Istruzioni:
A) Riporta dall'articolo sul Brasile il passo compreso tra "Il bilancio ufficiale" e "San Paolo (2).", estremi inclusi.
B) Secondo l'articolo sul Brasile, quante delle 144 prigioni dello stato di San Paolo controlla attualmente il Pcc?

Pagina:
+ + +
Brasile

 

Brasile: i detenuti si organizzano, tra mafie e disastro sociale


Le Monde Diplomatique, 17 gennaio 2007

La rielezione di Luiz Inácio Lula da Silva alla presidenza del Brasile, il 29 ottobre, permetterà a questo paese di continuare nella sua politica di maggiore integrazione dell'America del sud. Ma a questo impegno se ne aggiunge un altro: combattere le cause fondamentali della povertà. Il paese infatti, nonostante i programmi sociali che hanno garantito a Lula l'appoggio delle classi più povere, deve affrontare enormi difficoltà.

Tre ondate di assalti notturni a mano armata. Bottiglie molotov e bombe artigianali lanciate contro commissariati e altri edifici pubblici, banche, supermercati. Più di cento autobus incendiati. I 1.004 attacchi sferrati a San Paolo dall'organizzazione criminale Primeiro comando da capital (Primo comando della capitale - Pcc) in maggio, luglio e agosto di quest'anno sono stati di una tale portata, che per alcuni giorni hanno paralizzato la città, cuore economico e finanziario del Brasile, una delle megalopoli più grandi del mondo con i suoi venti milioni di abitanti. I negozi hanno abbassato le saracinesche, il traffico si è fermato, i cinema, i teatri, i ristoranti e i bar hanno chiuso le loro porte. In luglio due milioni di persone si sono ritrovate improvvisamente senza trasporti pubblici (1). La gente si barricava in casa, terrorizzata.
Il bilancio ufficiale dei tre episodi è stato di 34 poliziotti e di 11 guardie carcerarie uccisi, e di 123 civili assassinati in rappresaglia da squadroni della morte legati alla polizia di San Paolo (2).
Finora questo è stato l'episodio più sanguinoso di una guerra che dura da decenni fra un'organizzazione criminale (il "partito", come lo chiamano i suoi membri) e i poteri pubblici dello stato di San Paolo. Attualmente il Pcc controlla 130 delle 144 prigioni di questo stato.
+ + +
Dati forniti:
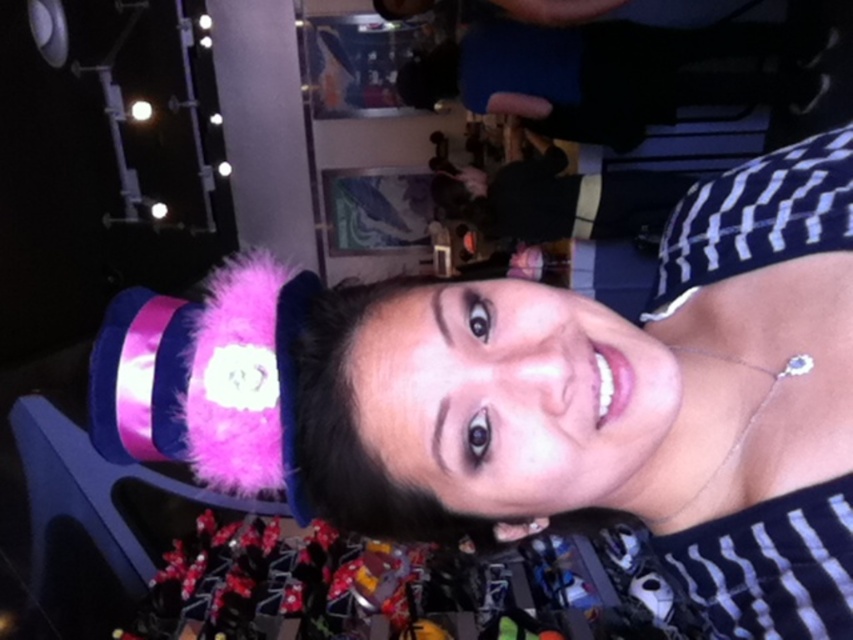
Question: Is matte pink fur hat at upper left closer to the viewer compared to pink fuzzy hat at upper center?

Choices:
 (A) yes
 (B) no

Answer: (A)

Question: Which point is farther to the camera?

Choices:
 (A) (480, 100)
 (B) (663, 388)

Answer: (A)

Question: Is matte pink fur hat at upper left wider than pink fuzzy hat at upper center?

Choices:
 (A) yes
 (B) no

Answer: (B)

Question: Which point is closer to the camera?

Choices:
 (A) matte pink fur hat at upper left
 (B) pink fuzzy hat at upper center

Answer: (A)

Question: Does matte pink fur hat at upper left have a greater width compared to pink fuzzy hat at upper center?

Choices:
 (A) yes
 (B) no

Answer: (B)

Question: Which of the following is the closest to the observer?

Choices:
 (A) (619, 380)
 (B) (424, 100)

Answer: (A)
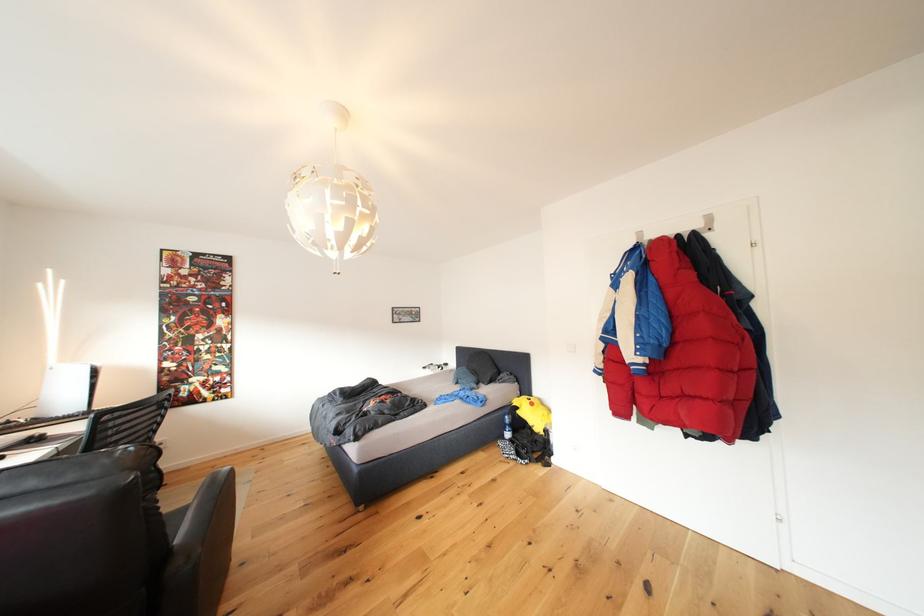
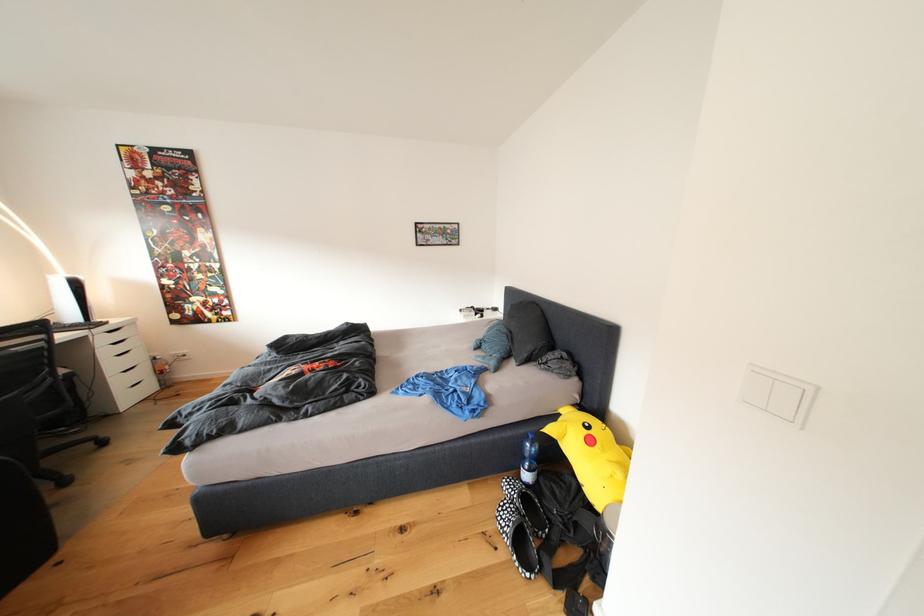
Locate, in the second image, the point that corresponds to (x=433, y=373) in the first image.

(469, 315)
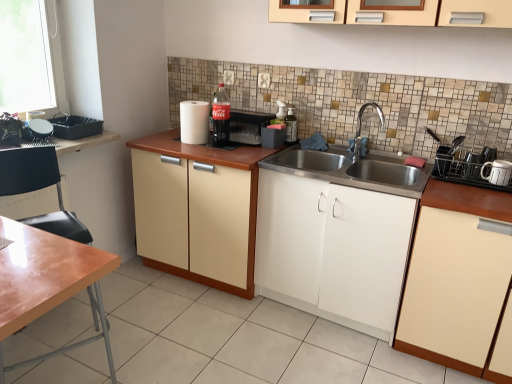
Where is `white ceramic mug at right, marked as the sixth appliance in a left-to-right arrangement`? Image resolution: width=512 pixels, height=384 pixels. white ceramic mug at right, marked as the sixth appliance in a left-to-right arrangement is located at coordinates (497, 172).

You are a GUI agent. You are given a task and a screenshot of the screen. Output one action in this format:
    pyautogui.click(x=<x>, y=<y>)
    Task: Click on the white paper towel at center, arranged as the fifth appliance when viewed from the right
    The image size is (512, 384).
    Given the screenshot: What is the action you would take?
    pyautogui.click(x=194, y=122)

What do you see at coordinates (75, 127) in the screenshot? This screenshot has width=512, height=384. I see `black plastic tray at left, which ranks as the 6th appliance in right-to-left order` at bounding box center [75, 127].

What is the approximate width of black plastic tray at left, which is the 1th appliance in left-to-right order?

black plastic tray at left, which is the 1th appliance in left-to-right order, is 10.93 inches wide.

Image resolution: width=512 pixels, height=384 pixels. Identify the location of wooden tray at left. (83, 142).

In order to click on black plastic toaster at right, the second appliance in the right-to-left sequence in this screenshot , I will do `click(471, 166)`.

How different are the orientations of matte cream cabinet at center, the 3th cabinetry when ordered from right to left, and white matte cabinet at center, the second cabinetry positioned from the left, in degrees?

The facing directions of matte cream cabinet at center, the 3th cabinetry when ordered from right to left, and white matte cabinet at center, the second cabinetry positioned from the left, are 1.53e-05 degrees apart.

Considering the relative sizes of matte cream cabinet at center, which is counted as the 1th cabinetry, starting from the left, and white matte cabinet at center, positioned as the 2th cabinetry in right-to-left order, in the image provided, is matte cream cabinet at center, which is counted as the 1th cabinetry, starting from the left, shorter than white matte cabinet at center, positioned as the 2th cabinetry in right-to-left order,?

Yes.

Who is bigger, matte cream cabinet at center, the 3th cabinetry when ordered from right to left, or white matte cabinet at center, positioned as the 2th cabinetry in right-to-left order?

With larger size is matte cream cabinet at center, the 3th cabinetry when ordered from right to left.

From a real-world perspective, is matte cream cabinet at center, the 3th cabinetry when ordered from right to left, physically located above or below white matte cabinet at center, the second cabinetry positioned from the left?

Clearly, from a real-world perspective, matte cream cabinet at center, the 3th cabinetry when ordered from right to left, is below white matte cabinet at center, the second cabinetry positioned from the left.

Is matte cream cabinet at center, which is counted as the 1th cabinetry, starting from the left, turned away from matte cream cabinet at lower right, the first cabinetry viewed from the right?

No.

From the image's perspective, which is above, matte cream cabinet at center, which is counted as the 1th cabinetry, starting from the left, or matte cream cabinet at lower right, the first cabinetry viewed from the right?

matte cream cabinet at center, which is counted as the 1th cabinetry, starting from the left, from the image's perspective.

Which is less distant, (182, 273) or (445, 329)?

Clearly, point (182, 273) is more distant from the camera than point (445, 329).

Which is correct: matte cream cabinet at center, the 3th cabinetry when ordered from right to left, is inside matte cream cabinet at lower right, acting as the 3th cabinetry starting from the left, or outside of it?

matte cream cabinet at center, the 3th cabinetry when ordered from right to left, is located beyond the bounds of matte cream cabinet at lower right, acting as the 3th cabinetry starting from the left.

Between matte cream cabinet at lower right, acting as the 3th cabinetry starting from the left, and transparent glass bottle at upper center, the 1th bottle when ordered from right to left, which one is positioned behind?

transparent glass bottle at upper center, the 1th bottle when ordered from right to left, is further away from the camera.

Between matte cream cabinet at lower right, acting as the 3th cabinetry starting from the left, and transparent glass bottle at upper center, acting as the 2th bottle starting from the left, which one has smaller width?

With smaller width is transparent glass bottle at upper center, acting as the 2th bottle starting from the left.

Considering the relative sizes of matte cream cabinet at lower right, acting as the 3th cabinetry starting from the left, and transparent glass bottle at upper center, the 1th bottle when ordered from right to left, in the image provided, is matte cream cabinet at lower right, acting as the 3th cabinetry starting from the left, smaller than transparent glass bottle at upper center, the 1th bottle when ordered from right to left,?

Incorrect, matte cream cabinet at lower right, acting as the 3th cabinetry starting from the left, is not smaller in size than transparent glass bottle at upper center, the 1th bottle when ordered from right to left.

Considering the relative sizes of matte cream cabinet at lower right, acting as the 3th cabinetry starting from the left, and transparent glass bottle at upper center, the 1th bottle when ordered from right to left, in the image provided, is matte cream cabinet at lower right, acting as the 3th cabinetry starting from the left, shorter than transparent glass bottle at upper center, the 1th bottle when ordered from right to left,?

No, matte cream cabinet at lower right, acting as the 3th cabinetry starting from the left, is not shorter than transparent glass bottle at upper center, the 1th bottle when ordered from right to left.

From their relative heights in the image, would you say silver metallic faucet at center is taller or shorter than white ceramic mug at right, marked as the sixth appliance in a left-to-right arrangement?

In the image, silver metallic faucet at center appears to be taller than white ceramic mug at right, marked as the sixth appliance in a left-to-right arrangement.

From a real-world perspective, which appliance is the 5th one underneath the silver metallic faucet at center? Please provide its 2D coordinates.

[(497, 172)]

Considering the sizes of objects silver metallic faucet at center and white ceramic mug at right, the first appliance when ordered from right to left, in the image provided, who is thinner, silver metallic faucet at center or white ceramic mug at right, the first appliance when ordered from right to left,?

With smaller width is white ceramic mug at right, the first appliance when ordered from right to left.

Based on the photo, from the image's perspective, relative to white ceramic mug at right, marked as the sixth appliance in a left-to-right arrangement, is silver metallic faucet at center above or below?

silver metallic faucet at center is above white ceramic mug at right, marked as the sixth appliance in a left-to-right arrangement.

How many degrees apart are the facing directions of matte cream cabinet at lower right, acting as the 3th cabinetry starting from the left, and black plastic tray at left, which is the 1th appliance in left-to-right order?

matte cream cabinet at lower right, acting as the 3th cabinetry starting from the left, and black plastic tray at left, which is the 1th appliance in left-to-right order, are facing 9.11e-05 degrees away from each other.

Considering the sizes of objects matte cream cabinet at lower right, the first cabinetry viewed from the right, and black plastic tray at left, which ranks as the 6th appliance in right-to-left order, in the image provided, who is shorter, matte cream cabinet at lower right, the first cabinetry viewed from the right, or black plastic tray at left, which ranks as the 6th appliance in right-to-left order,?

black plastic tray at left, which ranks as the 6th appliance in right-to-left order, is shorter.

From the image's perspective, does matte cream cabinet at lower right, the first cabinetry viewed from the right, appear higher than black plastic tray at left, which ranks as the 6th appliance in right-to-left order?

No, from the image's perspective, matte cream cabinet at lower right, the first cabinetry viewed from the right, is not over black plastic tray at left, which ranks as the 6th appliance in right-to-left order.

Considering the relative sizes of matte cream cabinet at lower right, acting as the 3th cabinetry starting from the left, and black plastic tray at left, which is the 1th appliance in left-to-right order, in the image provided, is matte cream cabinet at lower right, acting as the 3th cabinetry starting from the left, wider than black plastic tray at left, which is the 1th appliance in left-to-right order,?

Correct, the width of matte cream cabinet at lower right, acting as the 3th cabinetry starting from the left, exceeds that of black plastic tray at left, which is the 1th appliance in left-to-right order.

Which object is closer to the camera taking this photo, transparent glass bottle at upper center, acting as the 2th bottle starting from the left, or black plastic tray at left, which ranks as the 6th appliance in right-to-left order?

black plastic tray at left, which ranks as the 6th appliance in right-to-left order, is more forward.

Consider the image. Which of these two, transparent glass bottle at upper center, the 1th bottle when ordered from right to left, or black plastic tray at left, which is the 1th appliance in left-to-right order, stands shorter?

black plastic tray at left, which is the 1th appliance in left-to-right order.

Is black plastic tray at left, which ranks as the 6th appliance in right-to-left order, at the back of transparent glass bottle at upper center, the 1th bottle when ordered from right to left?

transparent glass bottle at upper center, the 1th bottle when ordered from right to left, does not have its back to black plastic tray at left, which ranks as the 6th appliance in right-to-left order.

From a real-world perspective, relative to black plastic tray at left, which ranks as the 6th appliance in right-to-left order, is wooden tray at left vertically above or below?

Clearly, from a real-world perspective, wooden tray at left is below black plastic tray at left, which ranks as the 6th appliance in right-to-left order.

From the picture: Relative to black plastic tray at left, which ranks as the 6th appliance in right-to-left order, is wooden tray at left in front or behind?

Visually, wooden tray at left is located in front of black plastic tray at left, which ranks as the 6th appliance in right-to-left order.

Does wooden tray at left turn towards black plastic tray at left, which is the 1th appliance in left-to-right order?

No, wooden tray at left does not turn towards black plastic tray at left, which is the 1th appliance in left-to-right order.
+ + +
Risposte ai compiti:
A)
Il bilancio ufficiale dei tre episodi è stato di 34 poliziotti e di 11 guardie carcerarie uccisi, e di 123 civili assassinati in rappresaglia da squadroni della morte legati alla polizia di San Paolo (2).

B) Il Pcc ne controlla 130.